Corriere della Sera, 19 dicembre 2014
La Russia tornerà grande «al massimo entro due anni». Queste le parole di Putin all’annuale conferenza stampa di fine anno. Assediato dai mercati, scommette sulla formula: serrare i ranghi dietro il capo. E il Paese si prepara a sopportare le avversità certo della vittoria finale
La crisi economica che si aggrava non sembra spingere Vladimir Putin a più miti consigli, specie nella vicenda ucraina, come vorrebbero Stati Uniti ed Europa. Nella rituale conferenza stampa di fine anno, il presidente rilancia l’immagine dell’orso russo che i nemici vorrebbero imbalsamare dopo avergli strappato unghie e denti. Forte di un consenso popolare che si mantiene altissimo, rilancia come un consumato giocatore di poker: le difficoltà di questo momento faranno benissimo al Paese che si ristrutturerà e, «al massimo entro due anni», farà registrare un nuovo grande balzo in avanti.
Si schermisce con chi gli chiede se si candiderà nuovamente alla presidenza fra tre anni, ma è chiarissimo che considera una pia illusione l’opinione di chi in Russia e fuori già parla di un possibile cambio al vertice. Vladimir Vladimirovich è certo che, come sempre in passato, quando viene stretta in un angolo la Grande Russia serra i ranghi attorno al suo capo e si prepara a sopportare le avversità certa della vittoria finale.
Nella grande sala del Cremlino, Putin non è apparso brillante come al solito, ma ha detto tutto quello che milioni di spettatori incollati davanti alle tv di Stato si aspettavano da lui.
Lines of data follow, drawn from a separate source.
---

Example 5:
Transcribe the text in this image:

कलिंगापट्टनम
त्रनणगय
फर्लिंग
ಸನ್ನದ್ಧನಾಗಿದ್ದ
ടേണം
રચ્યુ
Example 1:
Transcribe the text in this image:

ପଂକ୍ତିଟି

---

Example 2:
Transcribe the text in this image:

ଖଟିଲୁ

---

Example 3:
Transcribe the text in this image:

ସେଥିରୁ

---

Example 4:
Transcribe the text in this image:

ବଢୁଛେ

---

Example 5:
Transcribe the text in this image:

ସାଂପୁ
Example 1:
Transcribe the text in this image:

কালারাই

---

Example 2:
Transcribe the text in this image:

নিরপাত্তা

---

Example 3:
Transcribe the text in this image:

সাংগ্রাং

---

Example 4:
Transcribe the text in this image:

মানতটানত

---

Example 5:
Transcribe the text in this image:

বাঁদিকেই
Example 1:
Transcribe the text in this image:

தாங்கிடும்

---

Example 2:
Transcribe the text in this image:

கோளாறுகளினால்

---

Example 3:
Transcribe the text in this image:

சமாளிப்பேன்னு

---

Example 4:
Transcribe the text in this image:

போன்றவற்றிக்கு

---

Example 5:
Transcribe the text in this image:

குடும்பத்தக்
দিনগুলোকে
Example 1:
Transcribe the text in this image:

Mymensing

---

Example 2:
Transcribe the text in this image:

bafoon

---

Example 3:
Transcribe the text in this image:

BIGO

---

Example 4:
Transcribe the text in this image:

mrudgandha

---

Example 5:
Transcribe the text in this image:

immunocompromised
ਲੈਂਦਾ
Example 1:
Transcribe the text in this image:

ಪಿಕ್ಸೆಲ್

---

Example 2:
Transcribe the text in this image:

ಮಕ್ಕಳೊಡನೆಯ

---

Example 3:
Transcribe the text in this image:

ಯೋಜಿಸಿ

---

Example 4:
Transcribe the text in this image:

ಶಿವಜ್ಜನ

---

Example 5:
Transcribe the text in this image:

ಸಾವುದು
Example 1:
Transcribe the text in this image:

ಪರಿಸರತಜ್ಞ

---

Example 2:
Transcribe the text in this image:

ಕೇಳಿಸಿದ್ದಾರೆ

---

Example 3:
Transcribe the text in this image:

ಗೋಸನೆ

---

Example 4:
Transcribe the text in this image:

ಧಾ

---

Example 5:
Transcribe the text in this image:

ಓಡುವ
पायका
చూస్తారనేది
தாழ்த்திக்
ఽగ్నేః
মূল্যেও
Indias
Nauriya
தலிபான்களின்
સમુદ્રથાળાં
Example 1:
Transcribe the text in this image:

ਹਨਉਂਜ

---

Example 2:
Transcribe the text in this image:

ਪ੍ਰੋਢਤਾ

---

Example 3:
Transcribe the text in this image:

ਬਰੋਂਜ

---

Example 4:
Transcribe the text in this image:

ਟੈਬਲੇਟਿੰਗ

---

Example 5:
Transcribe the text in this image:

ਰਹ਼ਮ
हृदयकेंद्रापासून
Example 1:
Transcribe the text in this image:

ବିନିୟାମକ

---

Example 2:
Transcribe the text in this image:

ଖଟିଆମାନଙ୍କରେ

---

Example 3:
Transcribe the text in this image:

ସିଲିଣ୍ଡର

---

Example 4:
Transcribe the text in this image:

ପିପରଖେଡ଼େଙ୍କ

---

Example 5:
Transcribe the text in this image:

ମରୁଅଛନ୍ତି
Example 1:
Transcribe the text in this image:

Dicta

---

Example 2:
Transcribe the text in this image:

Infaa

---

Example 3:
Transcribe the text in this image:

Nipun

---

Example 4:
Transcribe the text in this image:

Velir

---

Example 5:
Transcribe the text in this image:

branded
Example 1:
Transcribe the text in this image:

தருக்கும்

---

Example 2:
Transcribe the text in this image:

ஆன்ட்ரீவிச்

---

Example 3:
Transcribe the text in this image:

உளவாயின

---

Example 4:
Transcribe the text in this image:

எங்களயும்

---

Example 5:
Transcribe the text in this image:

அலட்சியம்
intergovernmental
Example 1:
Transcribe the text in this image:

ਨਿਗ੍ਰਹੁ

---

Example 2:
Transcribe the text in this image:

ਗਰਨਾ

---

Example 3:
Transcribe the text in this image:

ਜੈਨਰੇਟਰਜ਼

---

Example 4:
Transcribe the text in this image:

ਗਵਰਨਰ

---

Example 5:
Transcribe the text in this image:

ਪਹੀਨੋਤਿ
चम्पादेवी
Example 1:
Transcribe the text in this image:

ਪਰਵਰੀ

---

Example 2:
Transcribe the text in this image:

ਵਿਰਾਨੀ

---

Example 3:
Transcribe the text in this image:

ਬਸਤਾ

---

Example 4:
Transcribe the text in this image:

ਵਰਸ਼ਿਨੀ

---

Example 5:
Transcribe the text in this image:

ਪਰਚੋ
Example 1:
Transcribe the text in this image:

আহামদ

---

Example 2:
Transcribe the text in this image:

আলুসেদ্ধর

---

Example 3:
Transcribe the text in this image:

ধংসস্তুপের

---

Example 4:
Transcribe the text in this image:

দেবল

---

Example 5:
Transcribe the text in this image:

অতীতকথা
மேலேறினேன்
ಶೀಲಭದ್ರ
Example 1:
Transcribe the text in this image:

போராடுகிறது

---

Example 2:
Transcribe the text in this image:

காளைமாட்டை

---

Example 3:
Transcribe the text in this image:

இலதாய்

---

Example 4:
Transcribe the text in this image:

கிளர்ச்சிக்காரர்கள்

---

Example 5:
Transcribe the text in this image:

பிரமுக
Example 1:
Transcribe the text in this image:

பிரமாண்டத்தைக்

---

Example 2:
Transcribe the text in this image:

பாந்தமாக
Gli scivoloni del rublo, il calo del petrolio, l’aumento dei prezzi sono tutte cose create in buona parte dai nemici esterni; «Ma noi ce la faremo». Poco importa che i giornalisti stranieri e i critici interni continuino a mettere in dubbio queste «verità». Tanto nella maggior parte delle case russe entrano solo notizie e commenti approvati in alto loco.
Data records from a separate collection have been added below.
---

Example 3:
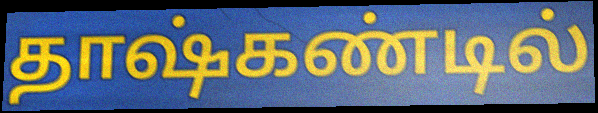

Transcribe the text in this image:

தாஷ்கண்டில்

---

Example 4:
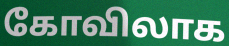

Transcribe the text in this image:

கோவிலாக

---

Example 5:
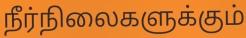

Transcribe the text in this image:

நீர்நிலைகளுக்கும்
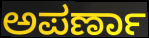
ಅಪರ್ಣಾ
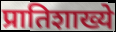
प्रातिशाख्ये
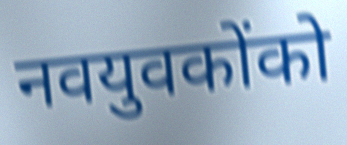
नवयुवकोंको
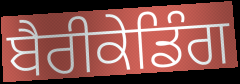
ਬੈਰੀਕੇਡਿੰਗ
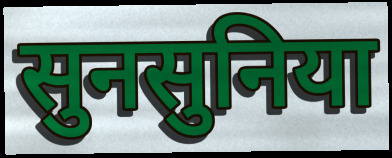
सुनसुनिया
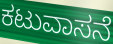
ಕಟುವಾಸನೆ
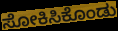
ಸೋಕಿಸಿಕೊಂಡು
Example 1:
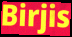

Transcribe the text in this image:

Birjis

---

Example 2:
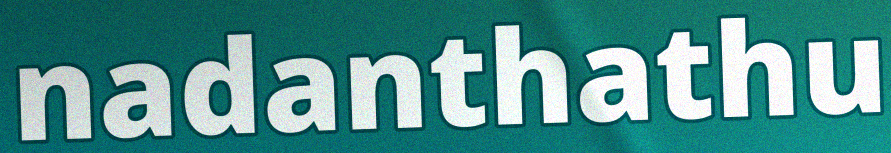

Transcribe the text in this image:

nadanthathu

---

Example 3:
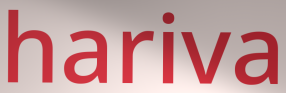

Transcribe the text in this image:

hariva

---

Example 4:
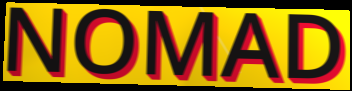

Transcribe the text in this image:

NOMAD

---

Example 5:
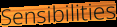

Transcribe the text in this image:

Sensibilities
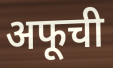
अफूची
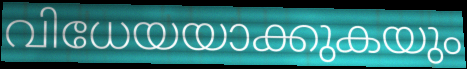
വിധേയയാക്കുകയും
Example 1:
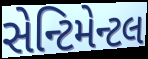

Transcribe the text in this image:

સેન્ટિમેન્ટલ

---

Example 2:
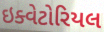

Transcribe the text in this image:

ઇક્વેટોરિયલ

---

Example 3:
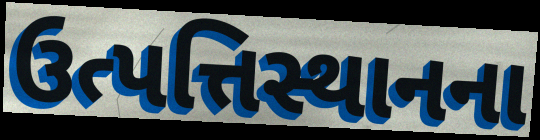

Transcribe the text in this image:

ઉત્પત્તિસ્થાનના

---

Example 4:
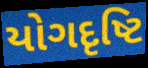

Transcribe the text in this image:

યોગદૃષ્ટિ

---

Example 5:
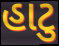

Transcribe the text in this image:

હાટુ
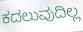
ಕದಲುವುದಿಲ್ಲ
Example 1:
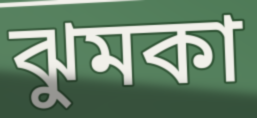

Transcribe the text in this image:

ঝুমকা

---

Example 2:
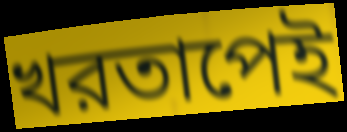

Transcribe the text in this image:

খরতাপেই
Come altre volte negli ultimi tempi, il presidente ha sostenuto che la struttura dell’economia russa dovrà cambiare per non dipendere più così tanto dalle materie prime di cui il Paese è esportatore. Oggi gran parte delle entrate dall’estero e metà del budget statale sono dovute al petrolio e al gas. Da anni si cerca di cambiare questo stato di cose, ma finora i risultati sono stati assai scarsi (nonostante investimenti colossali). Putin però ha voluto rassicurare i suoi concittadini: «Il superamento della situazione attuale è inevitabile». La Russia riuscirà a ristrutturarsi e questo vuol dire che anche ulteriori discese del prezzo del greggio, «fino a 40 dollari il barile o oltre», non saranno determinanti.
L’uomo che all’epoca della caduta del muro di Berlino lavorava alla sede del Kgb di Dresda in Germania Est, è convinto che da allora continui il tentativo dell’Occidente di mettere alle corde il suo Paese. Ha parlato di «una specie di nuovo muro» costruito da chi si considera «un impero e vede tutti gli altri come vassalli da schiacciare».
Anche sull’Ucraina Putin ha insistito con la tesi che ai russi viene ripetuta ogni giorno. Quello attuato a Kiev non è stato un cambio di governo che ha portato maggiore democrazia, ma «un colpo di stato da repubblica delle banane o da Paese africano». E i russi che combattono nel Donbass a sostegno degli indipendentisti? Non truppe mandate in incognito dal Cremlino e nemmeno mercenari, ma «uomini che ascoltando il proprio cuore fanno il loro dovere».
Un sondaggio indipendente condotto all’inizio del mese ha certificato un gradimento dell’81 per cento per il presidente russo. Questo prima che il rublo arrivasse a cento contro l’euro e a ottanta contro il dollaro martedì scorso. Con la corsa ai negozi e i prezzi che salgono, certamente la gente ora è più preoccupata. Ma in ogni caso sembra assai improbabile che decida di voltare le spalle al suo leader, se non altro perché il quadro delle alternative politiche interne è sconfortante. Almeno nel breve periodo, la poltrona di Vladimir Vladimirovich appare più che stabile.